# Phrases/Quotes for Custom Jewelry



## slowhoney (Jun 14, 2009)

Hey, guys and gals! I need some help. I am buying a custom-made bracelet and ring for my boyfriend (KathrynRiechert on Etsy - Limited Edition and Custom Sterling Silver Jewelry) and have no idea what kind of phrase to put on it for him. I don't want it to be something he'd be embarrassed about (e.g. "Ashley Loves Sean") but I still want it to be personal and meaningful and not just a cliché phrase or quote like "Carpe Diem." I was debating, for one of them, a few song lyrics from his favourite song... or a few lines from an e.e. cummings poem and I can include the whole poem written out on a piece of paper with the gift so he understands how it relates to us... but I'd like the other one to be more personal and directly related to our relationship. And on the inside of the ring, I can put our anniversary date.
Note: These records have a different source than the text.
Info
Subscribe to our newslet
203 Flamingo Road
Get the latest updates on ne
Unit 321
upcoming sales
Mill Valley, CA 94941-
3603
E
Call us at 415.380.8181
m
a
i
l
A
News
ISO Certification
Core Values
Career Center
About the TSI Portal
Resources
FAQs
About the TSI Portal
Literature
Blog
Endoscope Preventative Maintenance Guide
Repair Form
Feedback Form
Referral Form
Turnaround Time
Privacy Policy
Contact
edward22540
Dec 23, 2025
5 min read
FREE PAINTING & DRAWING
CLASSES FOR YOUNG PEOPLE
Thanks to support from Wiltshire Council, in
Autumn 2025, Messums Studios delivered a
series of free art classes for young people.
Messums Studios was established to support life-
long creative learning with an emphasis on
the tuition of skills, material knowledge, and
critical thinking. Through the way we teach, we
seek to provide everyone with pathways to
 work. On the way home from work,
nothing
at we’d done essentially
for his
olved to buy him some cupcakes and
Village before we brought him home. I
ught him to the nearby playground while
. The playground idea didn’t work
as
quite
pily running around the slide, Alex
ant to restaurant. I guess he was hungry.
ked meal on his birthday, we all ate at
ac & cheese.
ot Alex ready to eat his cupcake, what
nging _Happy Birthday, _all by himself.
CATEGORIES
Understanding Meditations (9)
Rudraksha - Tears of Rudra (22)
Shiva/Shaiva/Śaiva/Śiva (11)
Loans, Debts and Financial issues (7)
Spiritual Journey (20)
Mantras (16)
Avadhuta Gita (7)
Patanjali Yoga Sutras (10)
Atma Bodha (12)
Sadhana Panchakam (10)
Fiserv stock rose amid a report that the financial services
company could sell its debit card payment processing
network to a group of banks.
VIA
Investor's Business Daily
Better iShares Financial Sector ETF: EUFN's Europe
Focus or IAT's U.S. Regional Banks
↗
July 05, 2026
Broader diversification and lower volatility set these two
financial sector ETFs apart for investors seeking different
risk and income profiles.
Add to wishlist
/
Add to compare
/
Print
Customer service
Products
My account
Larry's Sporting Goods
Does anyone have any ideas? What kind of things have you gotten printed on custom jewelry (either for yourself or someone else)?


----------



## funkychik02 (Jul 29, 2009)

I<3Sean?


----------



## frocher (Jul 29, 2009)

............


----------



## bbtorres (Mar 11, 2010)

Me and my hubby got engraved "I will always love thee" in our wedding bands its kinda cliche but its a combination of one of our favorite songs from the Cure and from Romeo and Juliet the movie. Maybe combine two different things of each other one that reminds him of you and the other something he likes and appreciates...Hope this helps


----------